Flacowman":2lc2q4s0 said:
I guess I should have also clarified that these heifers have never seen any feed except for Pre-con for a month during weaning. They were an experiment that the breeder tried and he says that grazing them the extra year and not having any feed costs seems to be working and he'll try it another year or two.
Smart man, looking outside the box.
Just remember: Everybody thinks that everyone else has a balance book that is identical to there own. I think it helps some ease their own mental anguish of their financial situation.
We have calved at 3. Nice cows. Long-lasting. But excess fat depositing in places you don't want it, can make for occasional problems on that first calf.
We have calved at 2. And we also had to feed them, like most do, to breed, calve, and then re-breed. Lots of work and more outlay of cash before a calf hit the ground.
Now we calve at 2 & 1/2. Run a spring and fall herd. Absolutely love it.
- No fancy, high-quality, backgrounding feeding protocol.

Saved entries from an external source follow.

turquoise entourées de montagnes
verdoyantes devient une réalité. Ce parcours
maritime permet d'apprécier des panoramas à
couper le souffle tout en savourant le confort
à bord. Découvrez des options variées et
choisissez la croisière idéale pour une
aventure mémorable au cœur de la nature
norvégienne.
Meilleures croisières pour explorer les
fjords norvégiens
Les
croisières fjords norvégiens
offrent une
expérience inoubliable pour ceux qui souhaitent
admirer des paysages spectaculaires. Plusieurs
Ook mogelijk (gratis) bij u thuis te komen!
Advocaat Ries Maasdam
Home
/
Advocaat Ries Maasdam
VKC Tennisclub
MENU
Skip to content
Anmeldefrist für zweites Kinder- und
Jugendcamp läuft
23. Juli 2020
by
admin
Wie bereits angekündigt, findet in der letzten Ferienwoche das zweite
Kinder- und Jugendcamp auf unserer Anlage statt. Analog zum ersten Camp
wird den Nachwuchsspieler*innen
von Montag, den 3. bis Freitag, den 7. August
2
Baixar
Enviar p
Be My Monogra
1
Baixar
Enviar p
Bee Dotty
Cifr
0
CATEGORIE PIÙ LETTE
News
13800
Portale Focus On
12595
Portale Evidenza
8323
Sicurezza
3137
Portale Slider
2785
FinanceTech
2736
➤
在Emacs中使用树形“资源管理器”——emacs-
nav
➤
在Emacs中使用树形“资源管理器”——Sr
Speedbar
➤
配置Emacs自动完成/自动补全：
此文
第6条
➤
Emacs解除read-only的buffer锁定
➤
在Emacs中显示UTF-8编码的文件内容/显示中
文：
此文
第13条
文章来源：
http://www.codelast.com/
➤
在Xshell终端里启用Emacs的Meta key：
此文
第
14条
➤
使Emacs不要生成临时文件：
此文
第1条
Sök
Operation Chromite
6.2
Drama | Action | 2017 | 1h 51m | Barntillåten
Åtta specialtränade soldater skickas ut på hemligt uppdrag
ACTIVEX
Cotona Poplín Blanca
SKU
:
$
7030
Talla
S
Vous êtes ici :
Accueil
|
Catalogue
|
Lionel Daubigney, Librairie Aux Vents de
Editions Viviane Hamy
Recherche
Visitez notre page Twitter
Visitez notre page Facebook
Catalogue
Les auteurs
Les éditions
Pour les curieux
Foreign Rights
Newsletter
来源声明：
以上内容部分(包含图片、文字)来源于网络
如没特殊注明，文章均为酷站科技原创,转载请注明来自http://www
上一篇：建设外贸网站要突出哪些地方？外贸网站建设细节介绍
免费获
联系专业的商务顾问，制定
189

- No worries about dystocia (can breed to performance, moderate birthweight bulls, and get 90 to 100 lb calves out of them with no pulling).
- No need to separate heifers from cows and feed differently.
- No need to separate breeding dates (calving heifers earlier so they fall in with the cows when they rebreed).
- No need to run a long breeding season to catch all the first calf cows (many do for that very reason).
- I can wean the 2010 spring heifer calves, feed them mixed hay and cheap oats for 6 months (at a cost of about $120), pasture over the summer of 2011, breed along with the cows in the fall of 2011 over 30-35 days, winter with the cows, pasture in the summer of 2012, and calve out in fall of 2012.
Most important thing to do is keep a tight breeding season, cull hard, and treat them like cows. You'll end up with heifers/cows that are about as self-sufficient as you can get.
Most the neighbors currently bank on $1000 to get a heifer to her first calf at 24 months.
My numbers a year ago said $823 to get to first calf at 28-30 months.
Some of the dual-season calving neighbors are starting to switch over to my method and can't believe they didn't do it sooner.